One of my favourite parts of the new year is the best/worst lists of all the things that happened in the previous year. When it comes to passwords, the list definitely falls under “worst.”
A simple Google search for “2015 top passwords” returns a long list of blog articles like this one. From that article, here’s a sampling from the top of the list:
With cybersecurity becoming a regular topic in the news, it truly surprises me that ‘123456’ is still being used by anyone, anywhere. Not only is a short password easy for a computer to guess by just working its way through all the possible combinations, but common passwords like ‘qwerty’ and ‘pa$$word’ are compiled into lists that hackers can use effortlessly, guessing thousands of passwords without breaking a sweat. If you’re using a common or easy-to-remember password, there’s a very good chance it’s on one of those guess-lists.
Back in 2013 I wrote an entry on password strength which urged people to use a password manager. More recently I wrote another one on my personal blog saying the same things all over again. If you haven’t guessed it yet, that’s also what this post is about.
Why am I repeating myself? Because 123456 is still the #1 password out there!!
You might be thinking to yourself, “I’ll never be targeted. I’m not important enough, or well-known enough for someone to bother.” You’re wrong. Computers are amazing things. Imagine thousands, hundreds of thousands of computers with nothing better to do all day than wander around the internet trying combinations of emails and passwords. If they are lucky enough to find a combination that works somewhere, that’s noted and then that combination is tried everywhere — this is the key reason to use a unique password for every online service you use.
Interested in finding out if your email address (and maybe related password) were ever involved in a breach? Check out this site: haveibeenpwned.com (unaffiliated with Wave).
You need a strong, unique passwords for every site you register with — one that’s tricky to remember. (If you can remember it, there’s a really good chance a computer can guess it.)
For every site? Yes — a different password for each of them. Even sites containing non-sensitive data should be protected, because they are part of your online profile. With enough ‘trivial’ data about you, from a variety of sites, bad actors can begin to put together a reasonable picture of “you”. With those details, and through social engineering, it becomes easier to gain access to bigger, more important sites. Here’s a great example of what I’m talking about: A well-known security researcher had his Paypal account compromised with no “hacking” involved.
Is this scary? Yup. But being scary doesn’t make it untrue. This is the state of things in the world today.
Is it avoidable? You bet! With good password practices.
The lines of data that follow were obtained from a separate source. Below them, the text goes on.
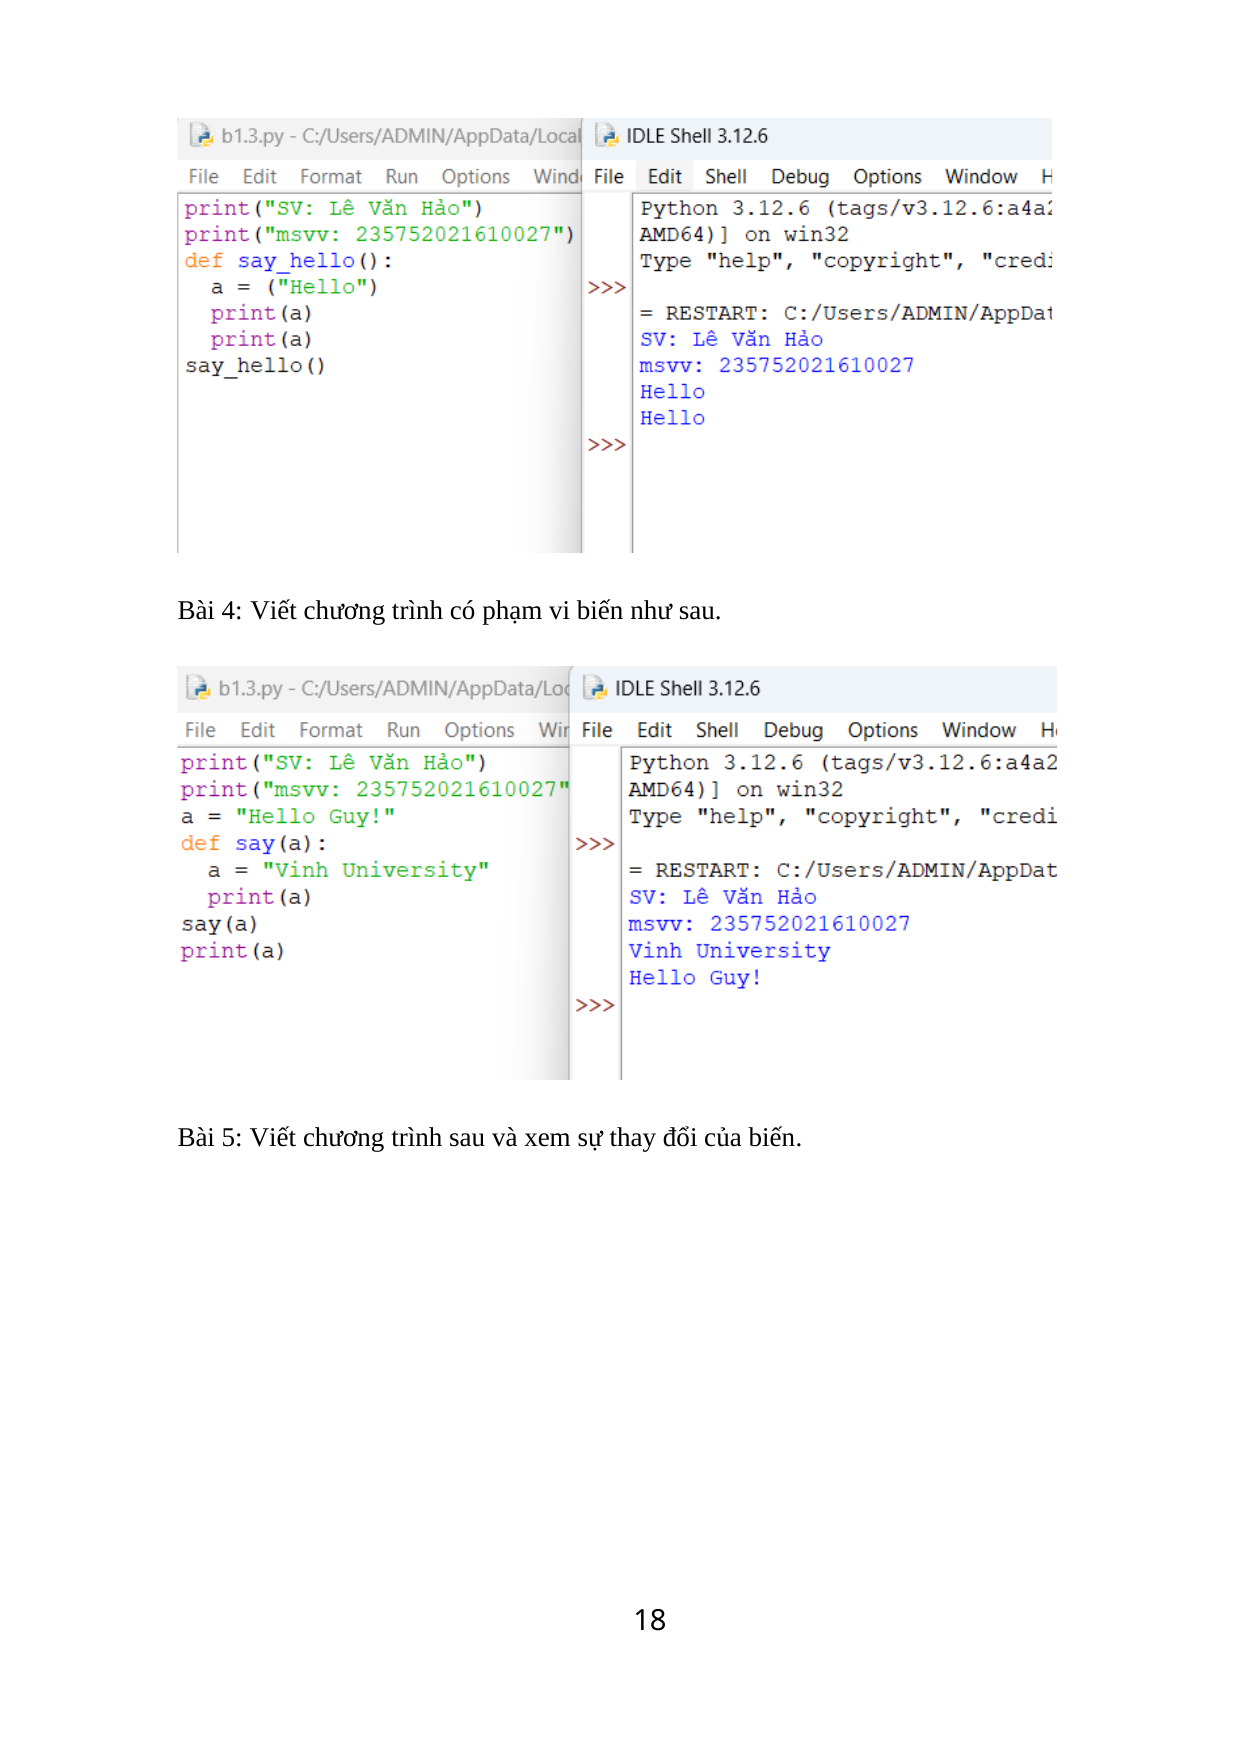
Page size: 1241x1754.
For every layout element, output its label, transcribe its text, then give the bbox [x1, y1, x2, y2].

picture [177, 666, 1058, 1080]
text Bài 4: Viết chương trình có phạm vi biến như sau. [177, 594, 1122, 625]
text Bài 5: Viết chương trình sau và xem sự thay đổi của biến. [177, 1121, 1122, 1152]
picture [177, 118, 1053, 553]
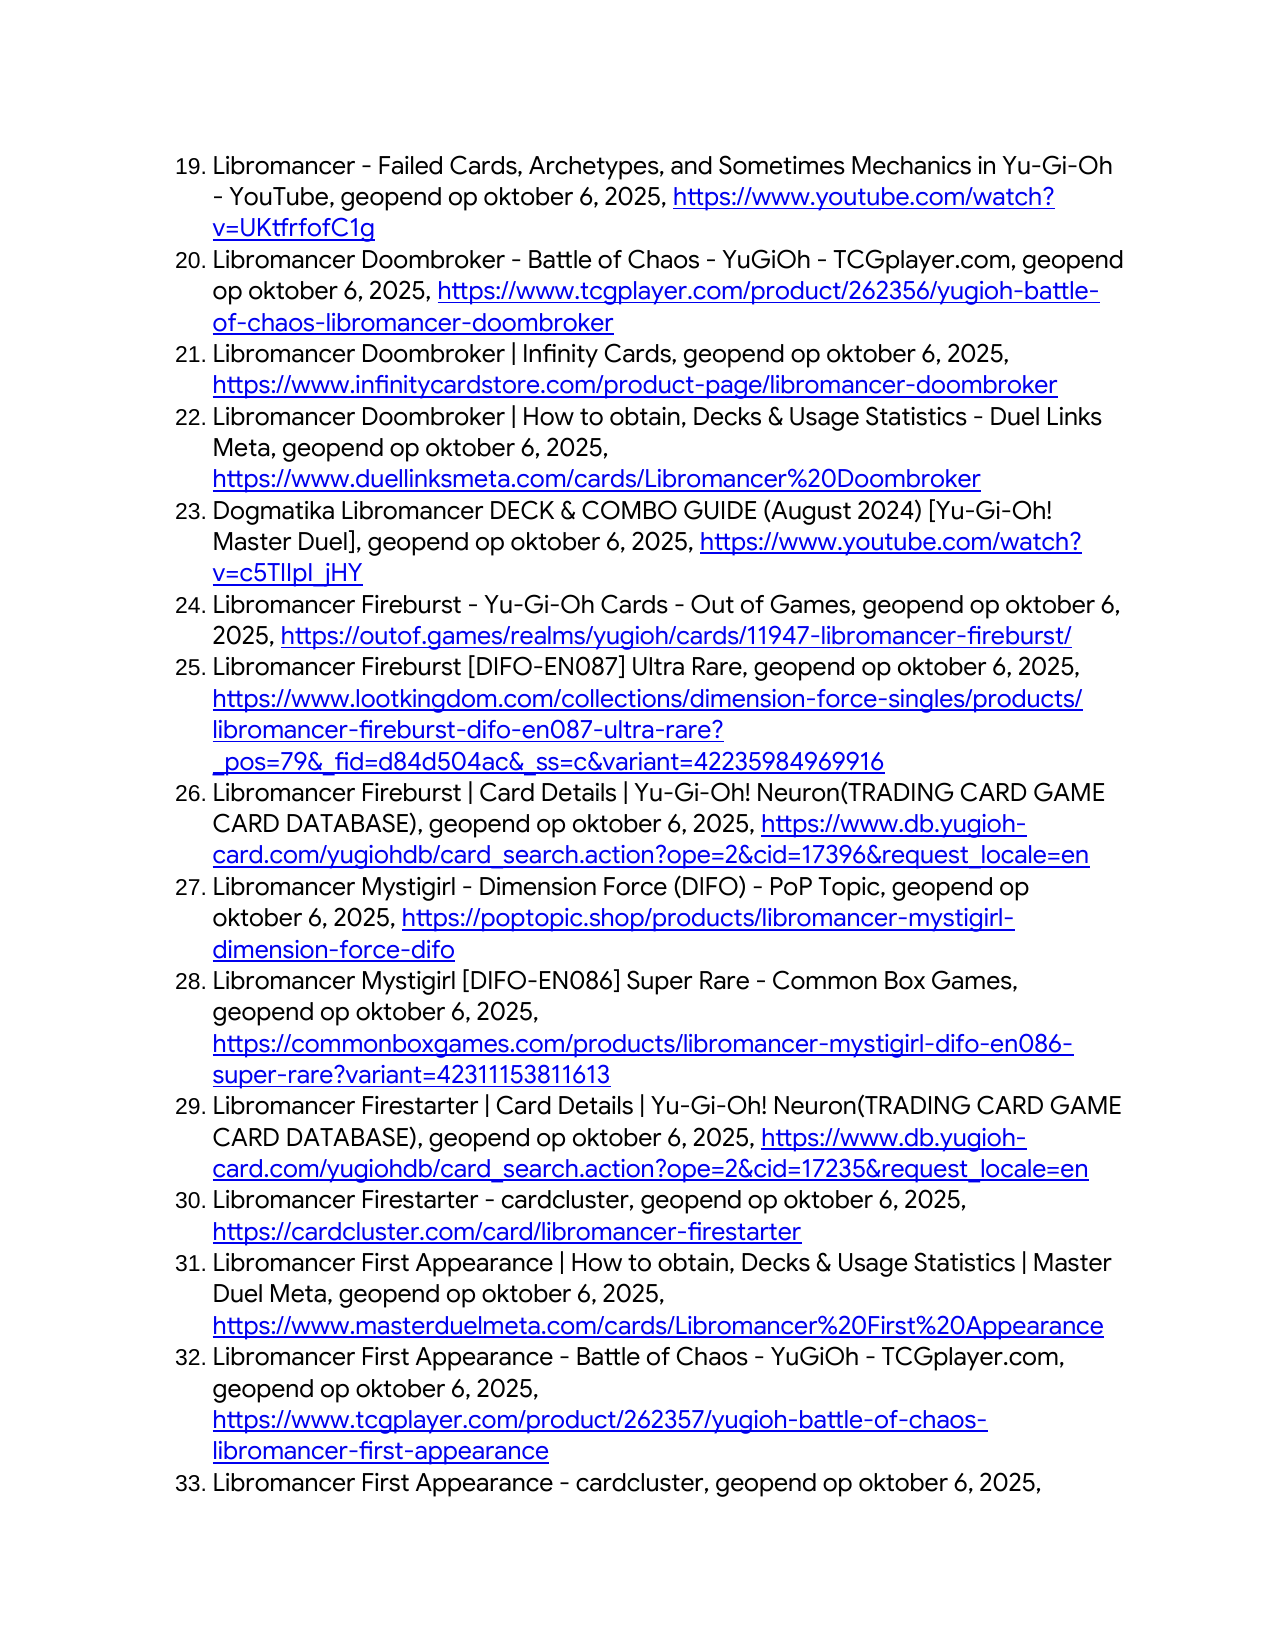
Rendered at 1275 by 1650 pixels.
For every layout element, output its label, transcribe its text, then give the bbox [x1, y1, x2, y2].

list Libromancer Doombroker | How to obtain, Decks & Usage Statistics - Duel Links Meta, geopend op oktober 6, 2025, https://www.duellinksmeta.com/cards/Libromancer%20Doombroker [175, 401, 1125, 495]
list Libromancer Fireburst | Card Details | Yu-Gi-Oh! Neuron(TRADING CARD GAME CARD DATABASE), geopend op oktober 6, 2025, https://www.db.yugioh-card.com/yugiohdb/card_search.action?ope=2&cid=17396&request_locale=en [175, 777, 1125, 871]
list Libromancer Fireburst [DIFO-EN087] Ultra Rare, geopend op oktober 6, 2025, https://www.lootkingdom.com/collections/dimension-force-singles/products/libromancer-fireburst-difo-en087-ultra-rare?_pos=79&_fid=d84d504ac&_ss=c&variant=42235984969916 [175, 652, 1125, 777]
list Libromancer - Failed Cards, Archetypes, and Sometimes Mechanics in Yu-Gi-Oh - YouTube, geopend op oktober 6, 2025, https://www.youtube.com/watch?v=UKtfrfofC1g [175, 150, 1125, 244]
list Libromancer Doombroker | Infinity Cards, geopend op oktober 6, 2025, https://www.infinitycardstore.com/product-page/libromancer-doombroker [175, 338, 1125, 401]
list Libromancer First Appearance | How to obtain, Decks & Usage Statistics | Master Duel Meta, geopend op oktober 6, 2025, https://www.masterduelmeta.com/cards/Libromancer%20First%20Appearance [175, 1247, 1125, 1341]
list Libromancer Doombroker - Battle of Chaos - YuGiOh - TCGplayer.com, geopend op oktober 6, 2025, https://www.tcgplayer.com/product/262356/yugioh-battle-of-chaos-libromancer-doombroker [175, 244, 1125, 338]
list Libromancer First Appearance - Battle of Chaos - YuGiOh - TCGplayer.com, geopend op oktober 6, 2025, https://www.tcgplayer.com/product/262357/yugioh-battle-of-chaos-libromancer-first-appearance [175, 1341, 1125, 1467]
list Libromancer Mystigirl [DIFO-EN086] Super Rare - Common Box Games, geopend op oktober 6, 2025, https://commonboxgames.com/products/libromancer-mystigirl-difo-en086-super-rare?variant=42311153811613 [175, 965, 1125, 1091]
list Libromancer Fireburst - Yu-Gi-Oh Cards - Out of Games, geopend op oktober 6, 2025, https://outof.games/realms/yugioh/cards/11947-libromancer-fireburst/ [175, 589, 1125, 652]
list Dogmatika Libromancer DECK & COMBO GUIDE (August 2024) [Yu-Gi-Oh! Master Duel], geopend op oktober 6, 2025, https://www.youtube.com/watch?v=c5TIIpI_jHY [175, 495, 1125, 589]
list Libromancer Firestarter | Card Details | Yu-Gi-Oh! Neuron(TRADING CARD GAME CARD DATABASE), geopend op oktober 6, 2025, https://www.db.yugioh-card.com/yugiohdb/card_search.action?ope=2&cid=17235&request_locale=en [175, 1091, 1125, 1185]
list Libromancer Firestarter - cardcluster, geopend op oktober 6, 2025, https://cardcluster.com/card/libromancer-firestarter [175, 1185, 1125, 1247]
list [175, 1467, 1125, 1498]
list Libromancer Mystigirl - Dimension Force (DIFO) - PoP Topic, geopend op oktober 6, 2025, https://poptopic.shop/products/libromancer-mystigirl-dimension-force-difo [175, 871, 1125, 965]
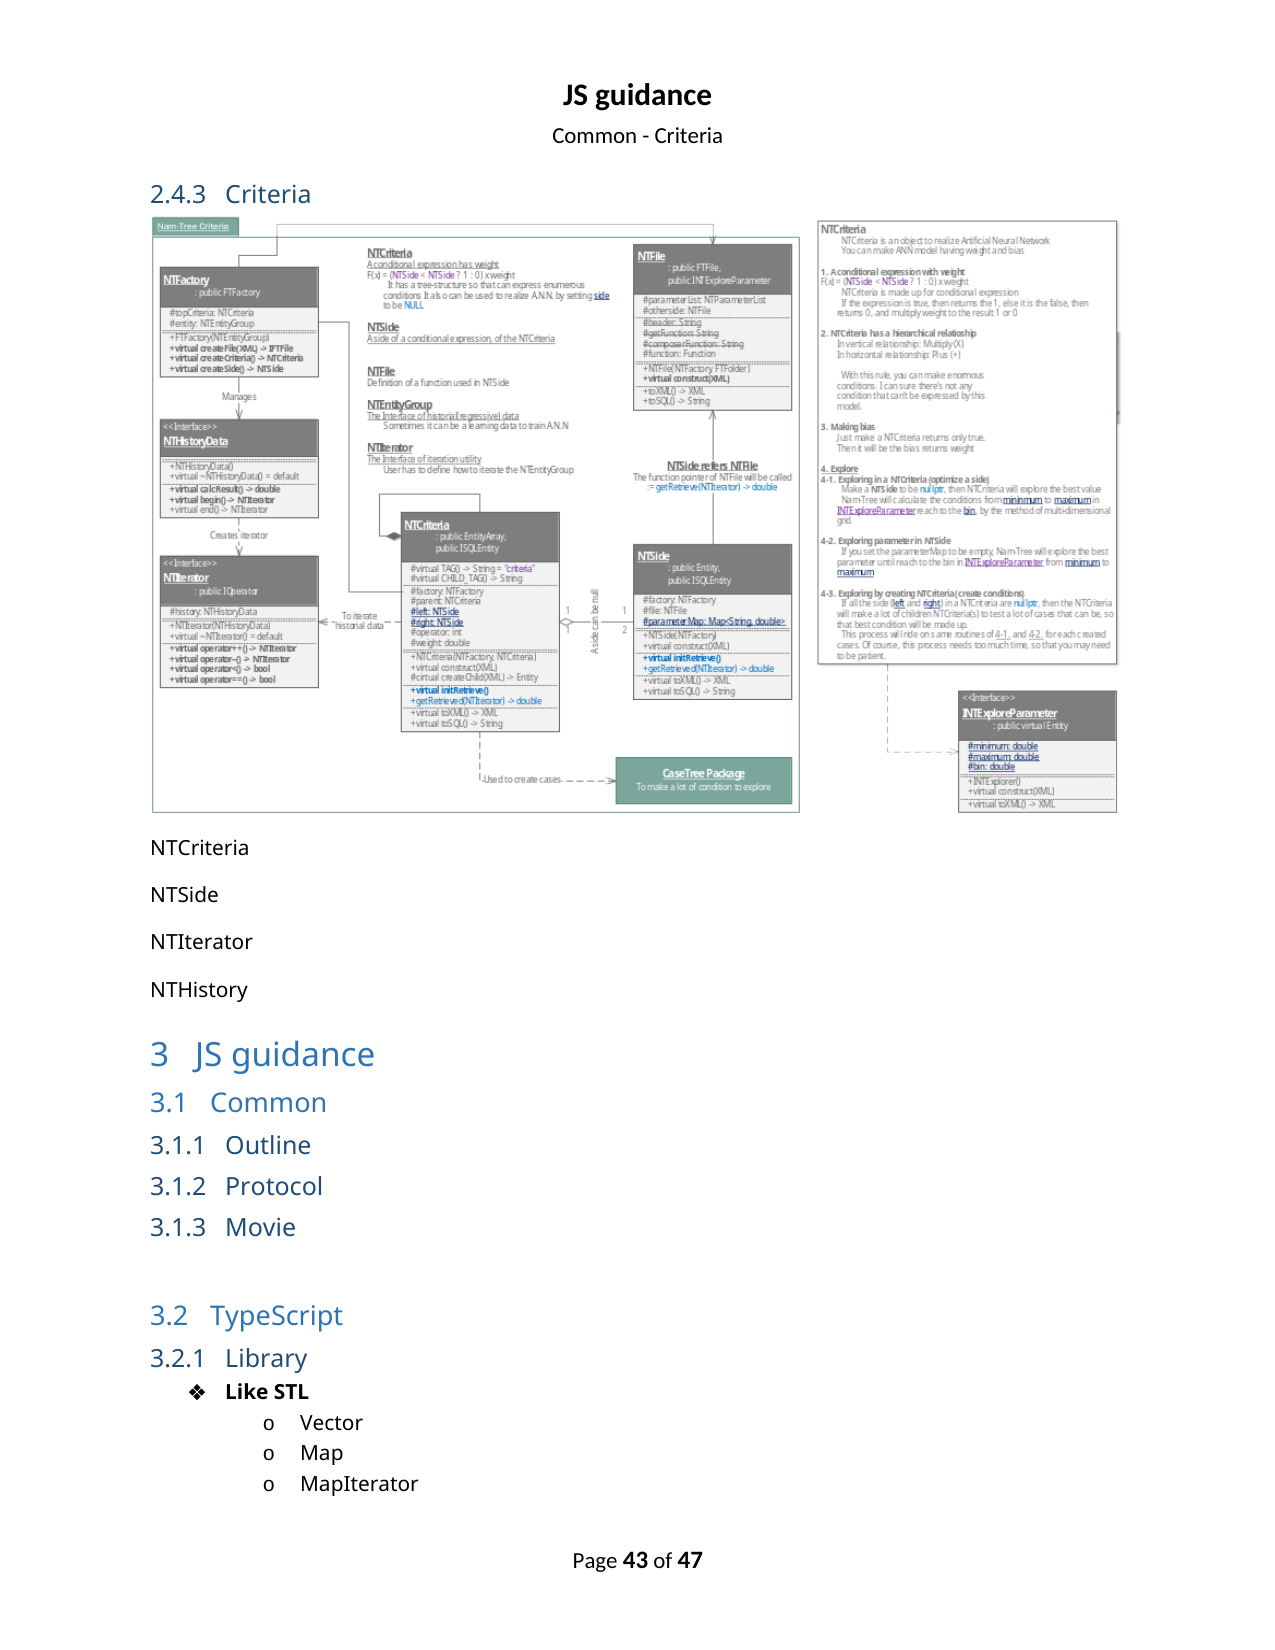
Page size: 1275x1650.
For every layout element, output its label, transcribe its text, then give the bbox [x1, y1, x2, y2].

Enter the world of password management software and services. KeePass, 1Password, LastPass, etc. — a Google search for “password manager” will return loads of results. Read the reviews, check out the features, and pick one that works for you. Make full use of it — generate passwords with lots of complexity (special characters, numbers, mixed case) and plenty of length (I use at least 32 characters). Don’t worry: This doesn’t make it harder for you to log in. Quite the opposite! Once you get used to using these tools, a simple keystroke or button click and you’re logged into your favorite sites. Better passwords AND faster logins. Double win!
Hopefully you’re already using a password manager and your passwords are amazing. If not, I hope I’ve convinced you. See you again next year, and I bet 123456 is still top of the list, but hopefully not related to any accounts you own.